I finished Dead Matter the other night and I have to say that
Anton Strout is definitely improving as a writer as this series
progresses. With the first book, I thought there were some "debut
book/new writer" issues (of which I suffered from myself with my books).
Mostly these were things like a little bouncing around and looseness
in the plot and a few odd emotional reactions from the characters.
Things like an extreme mood swing that wasn't properly motivated, etc.
In the second book, the plot issues smoothed out tremendously (although
there were a few bumps in the road), and the character things weren't so
extreme although I did think Simon Canderous, the main character, got
angry too often for extremely minor issues.
The third book is much more solid. The plot (involving vampires, but
not the expected way for an urban fantasy) was very straight forward
without any odd twists and turns.

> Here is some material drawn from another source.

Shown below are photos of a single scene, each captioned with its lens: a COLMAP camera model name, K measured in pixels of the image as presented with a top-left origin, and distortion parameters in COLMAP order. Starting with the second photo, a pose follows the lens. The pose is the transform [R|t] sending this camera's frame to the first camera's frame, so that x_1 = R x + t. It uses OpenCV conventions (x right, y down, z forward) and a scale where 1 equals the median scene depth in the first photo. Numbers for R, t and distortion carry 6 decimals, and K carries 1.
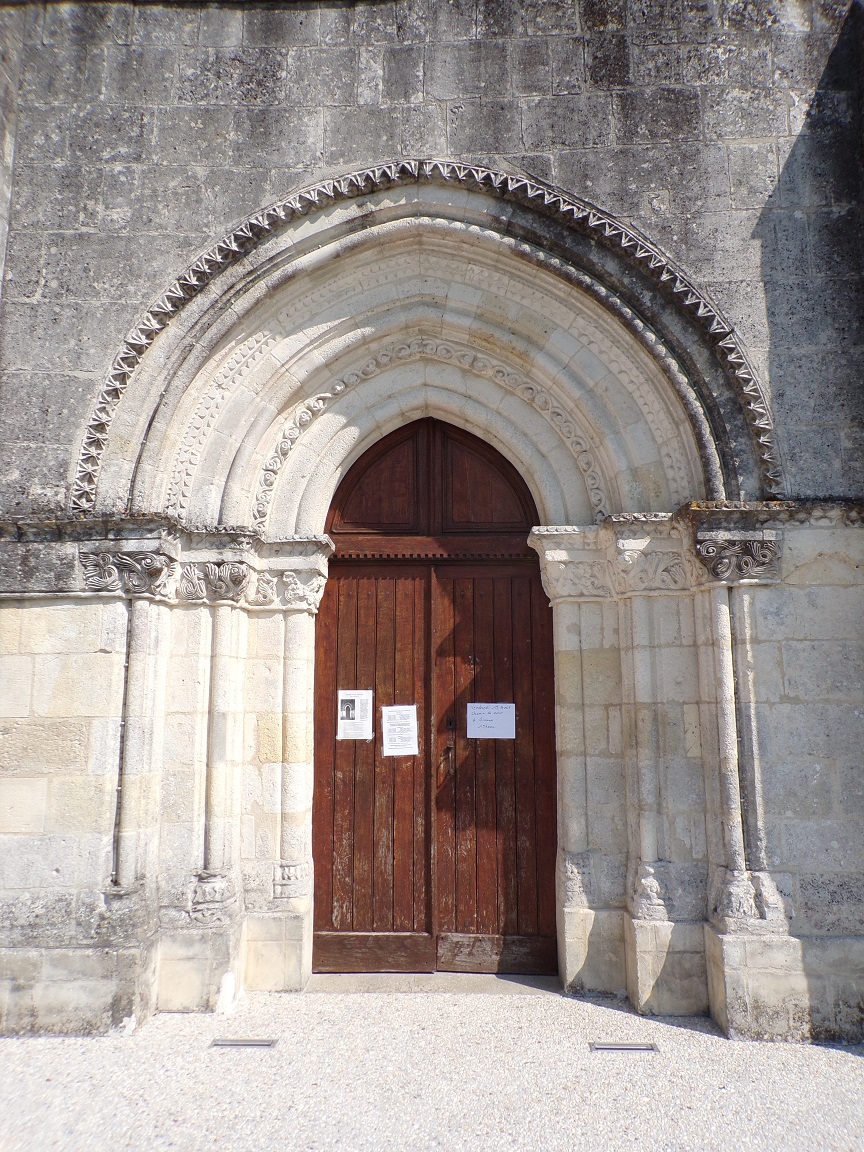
lens RADIAL K [[777.4, 0, 432.0], [0, 777.4, 576.0], [0, 0, 1]] dist [0.005598, 0.000534]
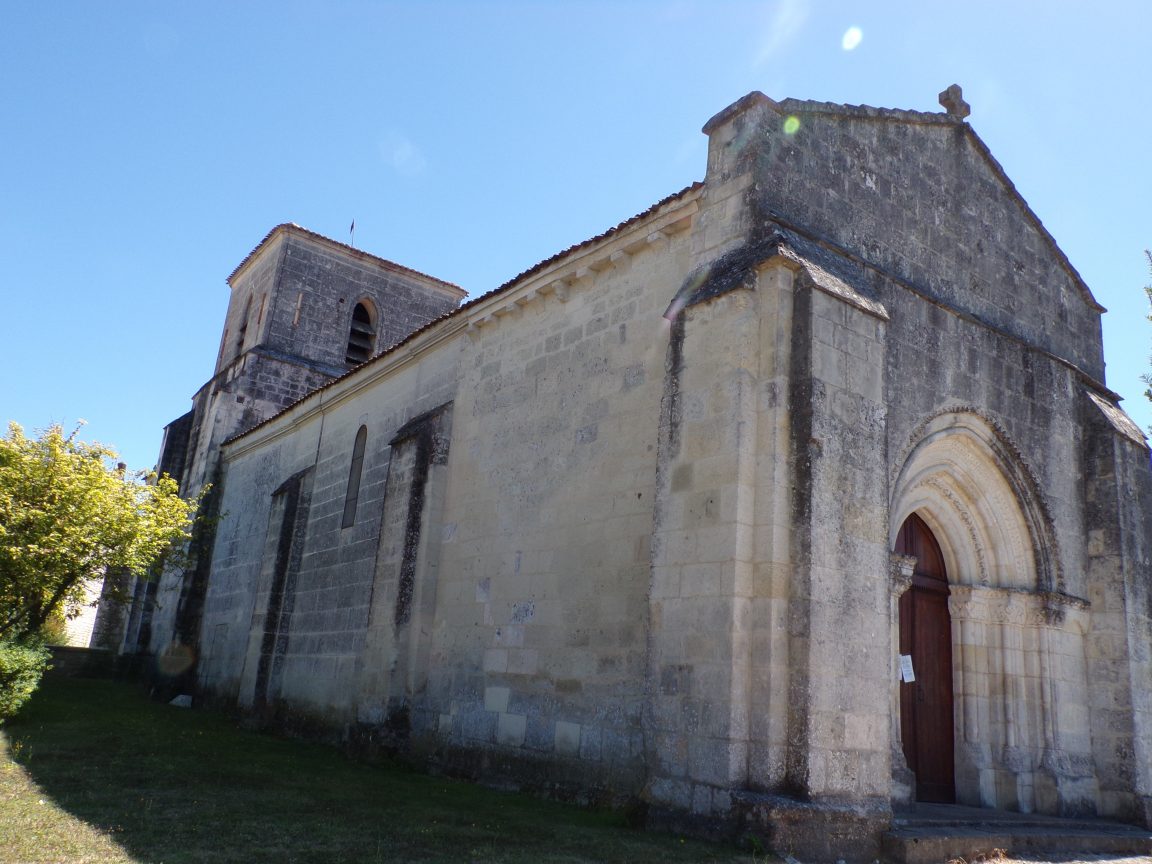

There were twists and turns, of
course, but they didn't feel thrown in. Everything happened for a
reason and for a purpose and the actions of the characters were dictated
by the plot, so there was no random "Simon goes here for no apparent
reason" kinds of things. (OK, there was ONE spot where I felt that
three scenes could have been accomplished in just two, but this is
minor.) As I said, the plot was tighter in the second, but it was MUCH
tighter and fluid in Dead Matter.
But what really impressed me most about this third book was the
advancement in the characterizations. The beginning of the book focuses
in on Simon and his relationship with his partner Connor. This is what
drives the plot forward at first. We also deal with Simon and Jane's
relationship. These relationships aren't necessarily complex, but the
plot depends on them, whereas in the past two novels the plot didn't.

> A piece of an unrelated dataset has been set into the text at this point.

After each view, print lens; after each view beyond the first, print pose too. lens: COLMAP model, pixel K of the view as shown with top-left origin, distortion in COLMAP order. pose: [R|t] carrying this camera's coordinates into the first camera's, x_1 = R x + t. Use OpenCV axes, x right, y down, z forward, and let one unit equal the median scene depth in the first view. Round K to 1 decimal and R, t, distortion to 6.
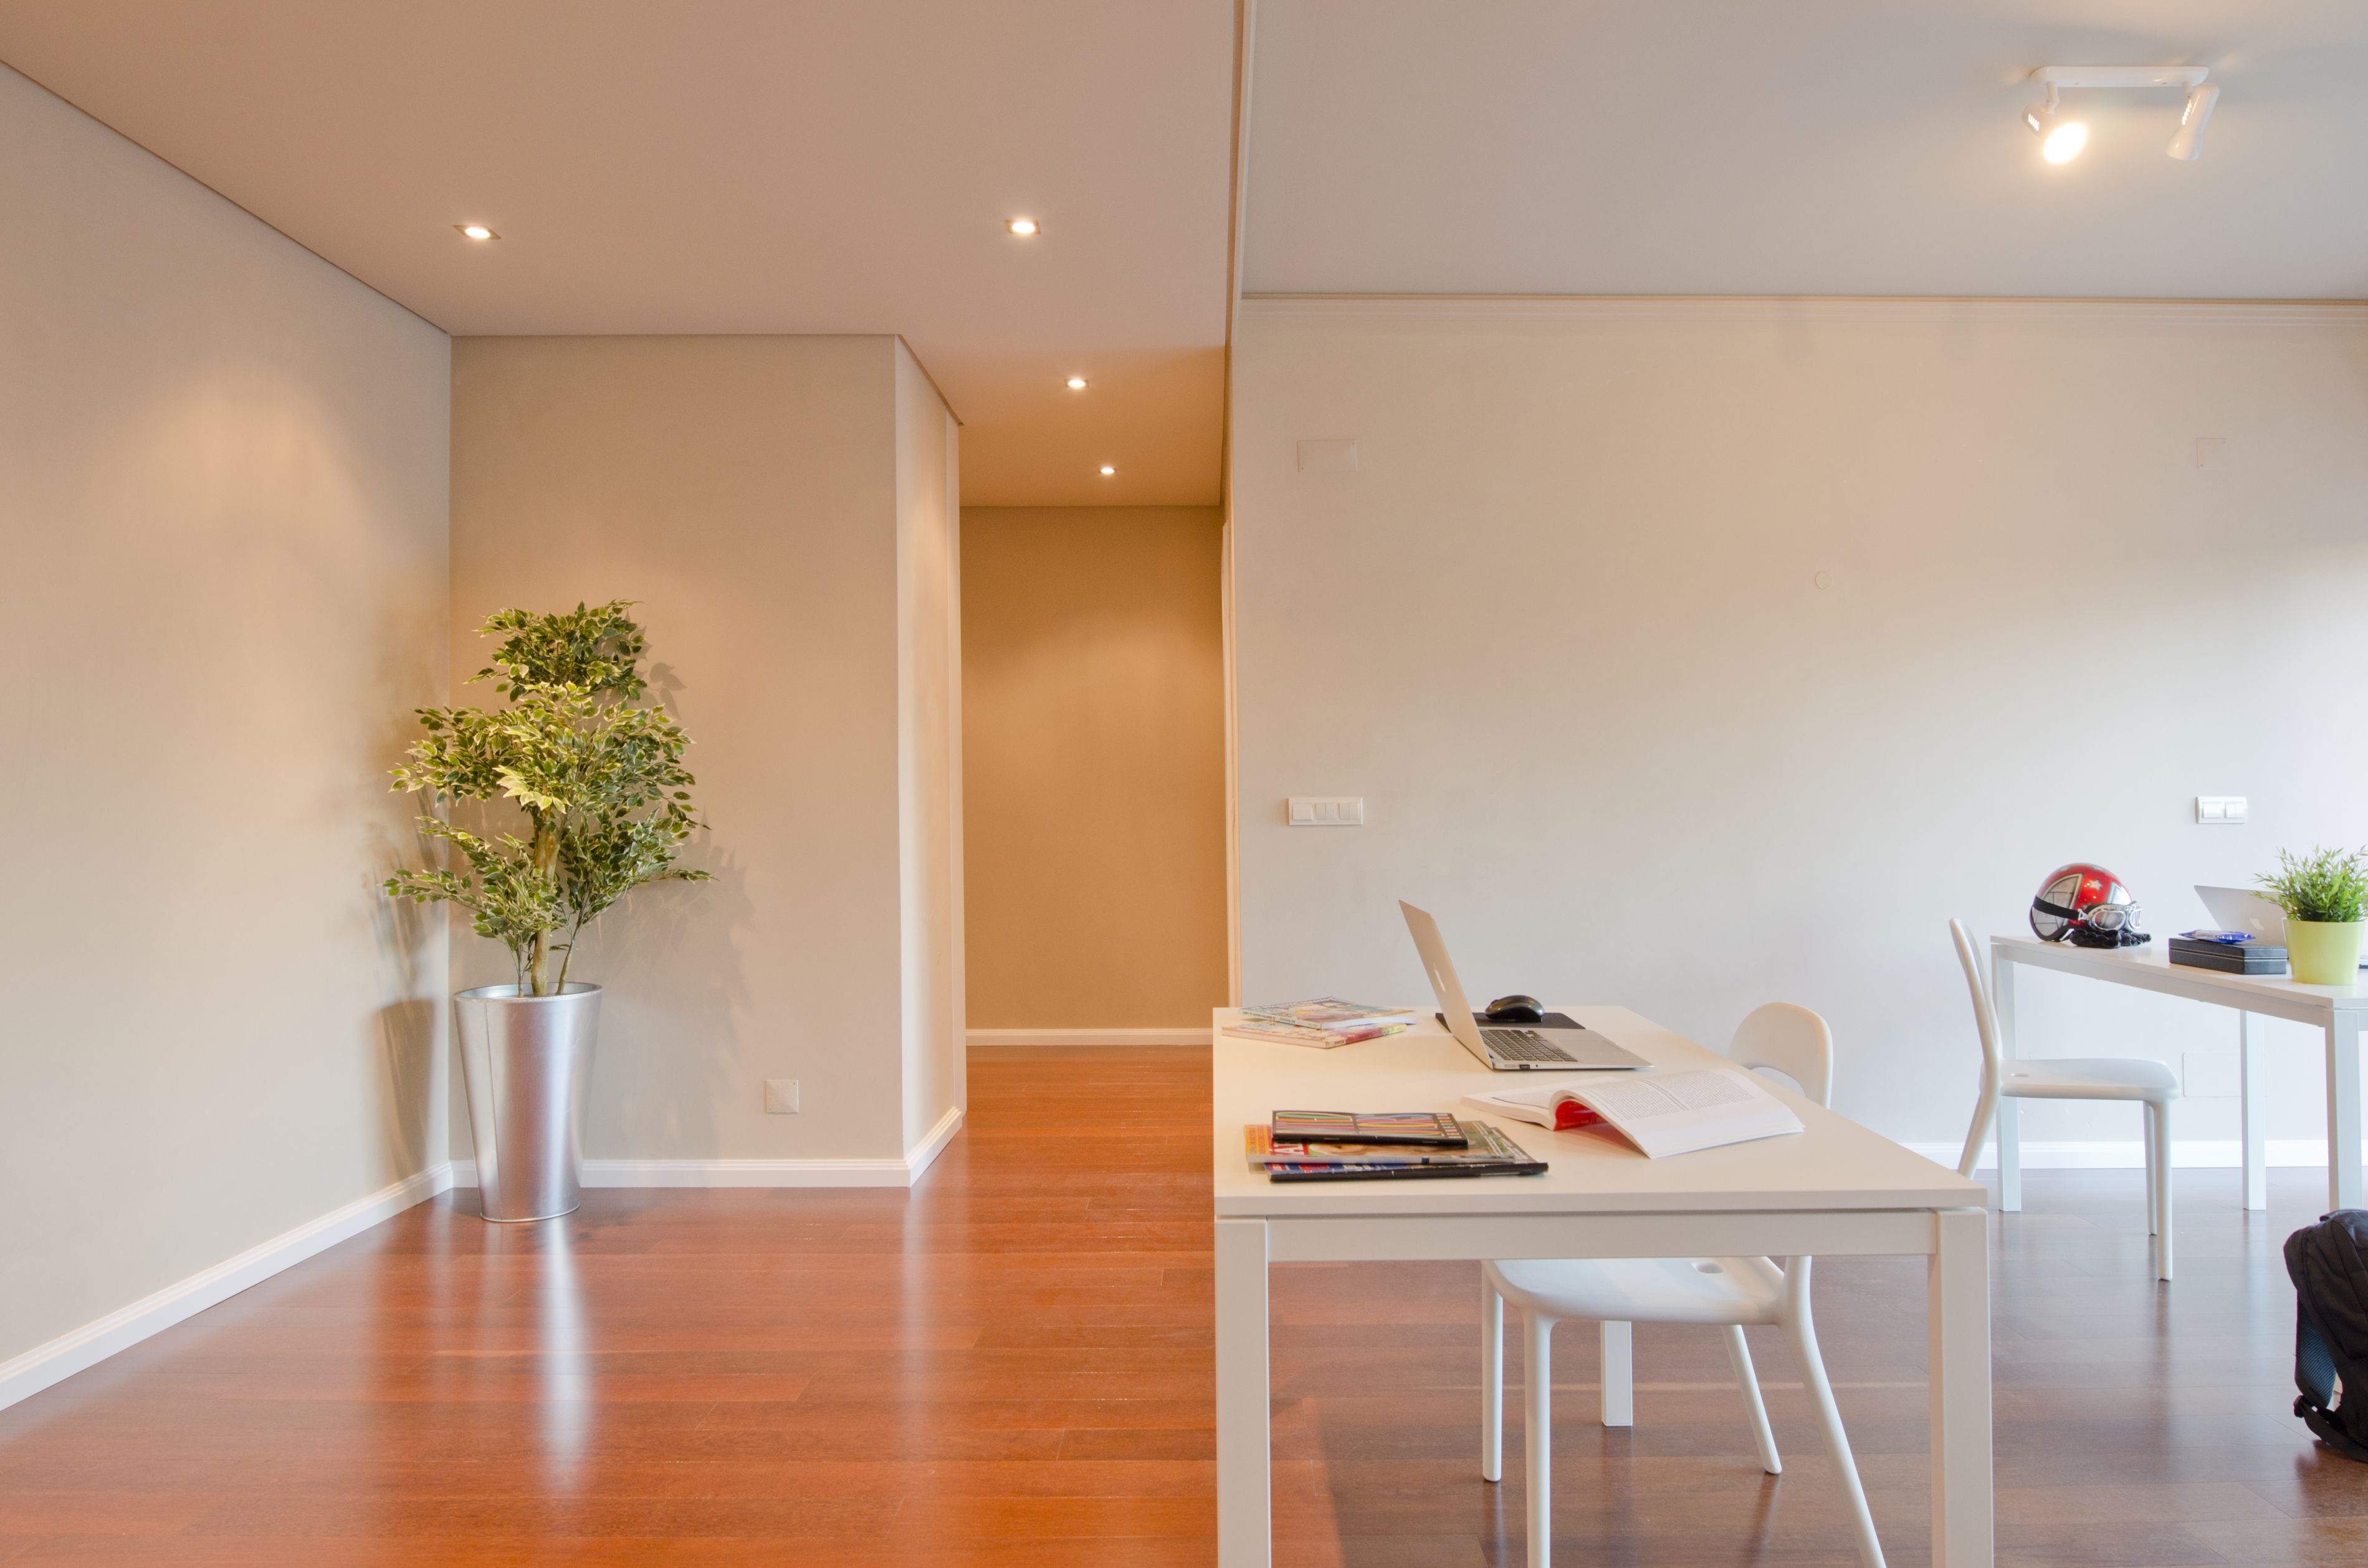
lens RADIAL K [[1459.3, 0, 1192.0], [0, 1459.3, 749.8], [0, 0, 1]] dist [-0.007690, -0.001684]
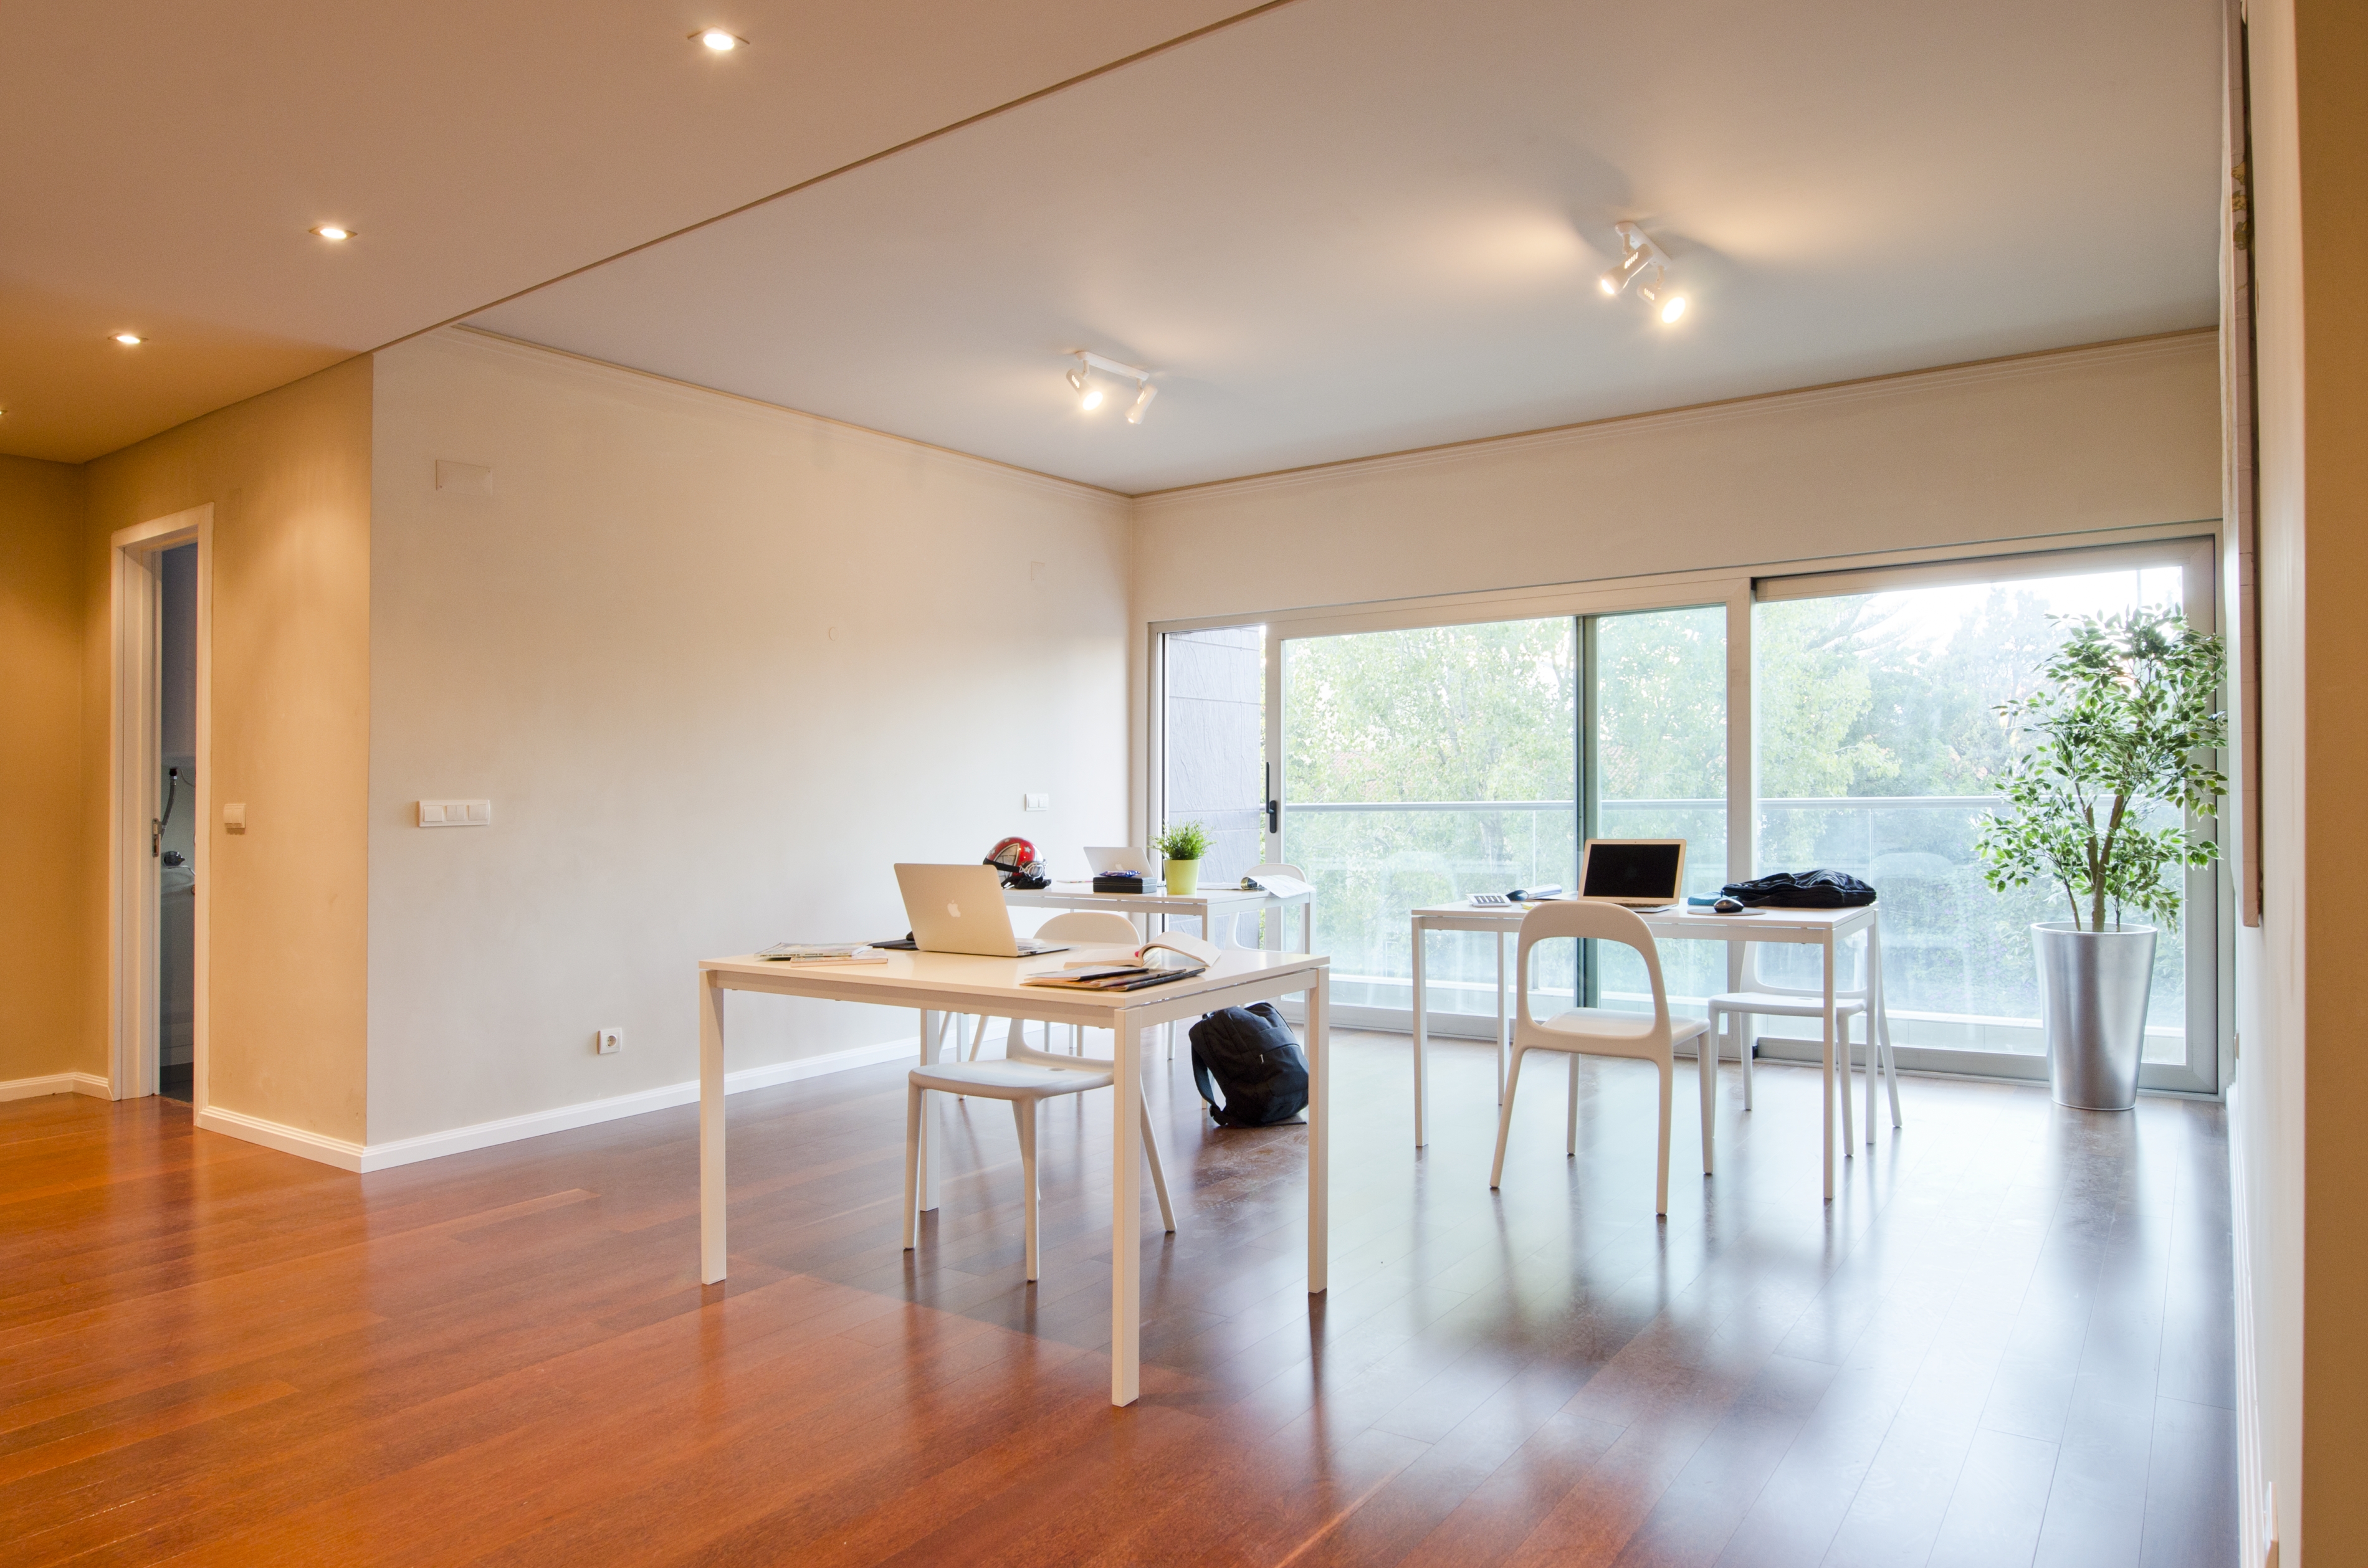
lens RADIAL K [[1465.7, 0, 1184.0], [0, 1465.7, 784.0], [0, 0, 1]] dist [-0.003804, -0.001052]
pose [[0.596853, -0.001324, 0.802350, -0.544571], [-0.014694, 0.999813, 0.012580, -0.000112], [-0.802216, -0.019298, 0.596721, -0.075531]]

Simon gets angry here, again, but not as extreme and his reasons for
getting angry make sense (again, there are one or two places where this
slips, but those are rare). This improvement in characterization
doesn't just apply to Simon, Connor, and Jane either. The main conflict
comes down to one of the Enchancellers named Allorah, and her back
story and emotional state are integral to the plot.
In addition, this book has some significant connections to what happened
in the second book. So overall, the characters and the plots are
getting much more complex, and the writing itself is improving
dramatically in each book. I'm looking forward to the fourth novel, Dead Waters, coming at the end of February.